_INFORMATION_
▼
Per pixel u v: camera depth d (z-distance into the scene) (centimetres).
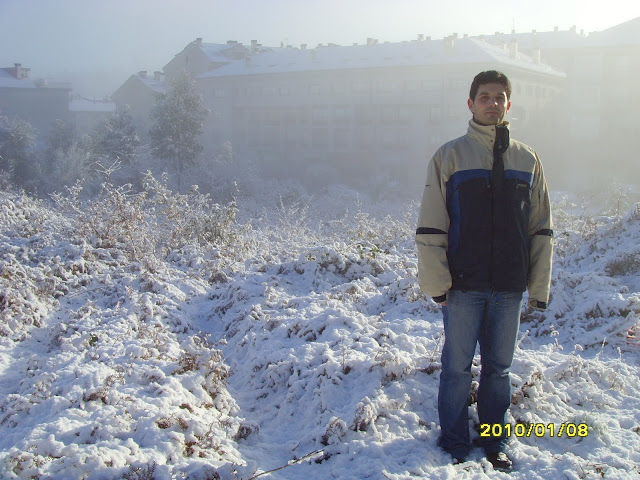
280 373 512
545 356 500
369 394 430
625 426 416
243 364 566
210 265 937
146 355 516
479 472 364
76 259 883
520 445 393
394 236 1120
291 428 446
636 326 562
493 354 389
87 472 336
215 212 1186
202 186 4850
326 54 6950
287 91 6794
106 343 566
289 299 708
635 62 6438
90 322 650
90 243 980
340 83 6519
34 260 893
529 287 399
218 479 345
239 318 689
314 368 493
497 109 380
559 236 859
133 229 1008
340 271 836
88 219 1013
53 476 332
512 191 376
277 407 477
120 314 681
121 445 365
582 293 645
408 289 690
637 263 712
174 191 4731
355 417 406
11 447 377
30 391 462
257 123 7025
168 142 4962
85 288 816
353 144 6469
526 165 384
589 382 461
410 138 6247
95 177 4716
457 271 377
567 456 371
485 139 381
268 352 555
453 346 386
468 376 391
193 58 8062
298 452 405
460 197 377
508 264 373
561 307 626
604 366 484
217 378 475
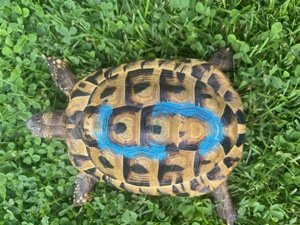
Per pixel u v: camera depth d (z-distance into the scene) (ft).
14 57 1.18
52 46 1.18
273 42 1.10
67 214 1.19
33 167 1.18
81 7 1.16
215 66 1.01
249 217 1.14
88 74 1.12
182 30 1.14
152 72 0.98
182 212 1.12
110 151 0.94
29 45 1.18
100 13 1.15
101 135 0.94
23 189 1.19
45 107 1.17
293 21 1.10
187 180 0.96
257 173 1.11
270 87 1.10
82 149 0.99
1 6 1.17
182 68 0.99
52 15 1.16
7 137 1.20
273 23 1.11
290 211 1.11
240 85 1.09
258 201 1.12
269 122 1.10
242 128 0.97
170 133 0.90
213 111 0.93
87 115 0.97
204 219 1.10
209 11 1.09
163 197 1.15
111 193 1.16
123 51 1.15
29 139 1.18
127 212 1.11
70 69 1.16
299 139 1.08
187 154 0.92
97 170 1.01
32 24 1.20
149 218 1.14
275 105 1.11
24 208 1.19
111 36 1.16
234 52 1.11
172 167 0.93
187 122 0.91
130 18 1.16
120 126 0.92
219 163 0.96
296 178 1.08
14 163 1.19
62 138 1.13
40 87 1.20
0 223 1.17
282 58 1.11
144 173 0.95
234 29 1.13
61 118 1.09
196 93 0.94
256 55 1.12
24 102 1.19
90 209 1.16
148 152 0.92
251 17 1.09
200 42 1.13
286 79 1.10
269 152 1.11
▲
_EXERCISE_
Using the material above, retype each entry exactly and omit the pictures.

_RESULT BELOW_
Per pixel u v: camera depth d (z-distance into the scene) (centimetres).
280 373 512
545 356 500
369 394 430
625 426 416
243 364 566
210 265 937
146 355 516
479 472 364
76 259 883
520 445 393
394 236 1120
291 428 446
636 326 562
493 354 389
87 472 336
215 212 1186
202 186 4850
326 54 6950
287 91 6794
106 343 566
289 299 708
635 62 6438
90 322 650
90 243 980
340 83 6519
34 260 893
529 287 399
218 479 345
239 318 689
314 368 493
497 109 380
559 236 859
133 229 1008
340 271 836
88 219 1013
53 476 332
512 191 376
277 407 477
120 314 681
121 445 365
582 293 645
408 289 690
637 263 712
174 191 4731
355 417 406
11 447 377
30 391 462
257 123 7025
168 142 4962
85 288 816
353 144 6469
526 165 384
589 382 461
410 138 6247
95 177 4716
457 271 377
567 456 371
485 139 381
268 352 555
453 346 386
468 376 391
193 58 8062
298 452 405
460 197 377
508 264 373
561 307 626
604 366 484
217 378 475
Per pixel u v: camera depth d (z-distance into the scene) (ft).
14 57 1.18
52 46 1.18
273 42 1.10
67 214 1.19
33 167 1.18
81 7 1.16
215 66 1.01
249 217 1.14
88 74 1.12
182 30 1.14
152 72 0.98
182 212 1.12
110 151 0.94
29 45 1.18
100 13 1.15
101 135 0.94
23 189 1.19
45 107 1.17
293 21 1.10
187 180 0.96
257 173 1.11
270 87 1.10
82 149 0.99
1 6 1.17
182 68 0.99
52 15 1.16
7 137 1.20
273 23 1.11
290 211 1.11
240 85 1.09
258 201 1.12
269 122 1.10
242 128 0.97
170 133 0.90
213 111 0.93
87 115 0.97
204 219 1.10
209 11 1.09
163 197 1.15
111 193 1.16
123 51 1.15
29 139 1.18
127 212 1.11
70 69 1.16
299 139 1.08
187 154 0.92
97 170 1.01
32 24 1.20
149 218 1.14
275 105 1.11
24 208 1.19
111 36 1.16
234 52 1.11
172 167 0.93
187 122 0.91
130 18 1.16
120 126 0.92
219 163 0.96
296 178 1.08
14 163 1.19
62 138 1.13
40 87 1.20
0 223 1.17
282 58 1.11
144 173 0.95
234 29 1.13
61 118 1.09
196 93 0.94
256 55 1.12
24 102 1.19
90 209 1.16
148 152 0.92
251 17 1.09
200 42 1.13
286 79 1.10
269 152 1.11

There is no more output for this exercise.